Pew Araştırma Merkezi geçtiğimiz yıllarda bir araştırma yapmıştı. Bu araştırmaya göre Türklerin diğer milletlere oldukça olumsuz yaklaştığı gözler önüne serilmişti. Buna göre en sevilmeyen ülkelerin başında İsrail vardı. Toplumun yalnızca yüzde 2'si İsrail'e olumlu bakıyordu. Sadece yüzde 19'u ABD'ye olumlu yaklaşırken Avrupa Birliği ülkeleri, Çin, Brezilya ve Rusya için de durum farklı değildi. İran ve Suudi Arabistan gibi Müslüman ülkelerin de pek sevilmediği ortaya konulmuştu.

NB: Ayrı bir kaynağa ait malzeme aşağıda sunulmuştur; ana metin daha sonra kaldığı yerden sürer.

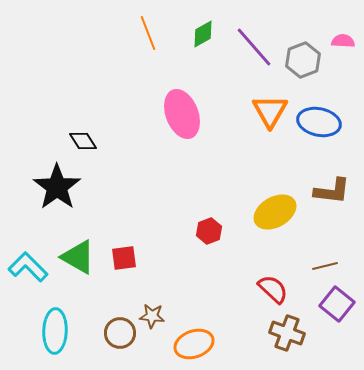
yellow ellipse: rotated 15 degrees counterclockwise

Kısacası kendimizden başkasını sevmediğimiz açık şekilde ortaya çıkmıştı. Bugün buna benzer bir araştırma yapılsa inanın sonuç farklı çıkmaz.
BİRBİRİMİZİ DE SEVMİYORUZ
Aynı araştırmada bireyler arası ilişkilere geldiğinde daha da öze, ben merkeze döndüğümüz görülmüştü. Çünkü 'Kişiler arası güven' araştırmaları Türkiye'nin dünyanın en güvensiz toplumlarından biri olduğunu ortaya koymuştu. Örneğin, 2008 tarihli Dünya Değerler Araştırması'nda Türkiye kişiler arası güven anketinde 60 ülke arasında sonuncu durumdaydı. Türklerin sadece yüzde 4,9'u 'Diğer insanlara çoğunlukla güvenilebilir' çıkmıştı ki bu oran sadece 20 yıl önce korkunç bir soykırım yaşamış olan Ruanda ile aynı düzeydeydi. Kuzey Avrupa ülkelerinde bu oran yüzde 70'lerin üzerindeydi...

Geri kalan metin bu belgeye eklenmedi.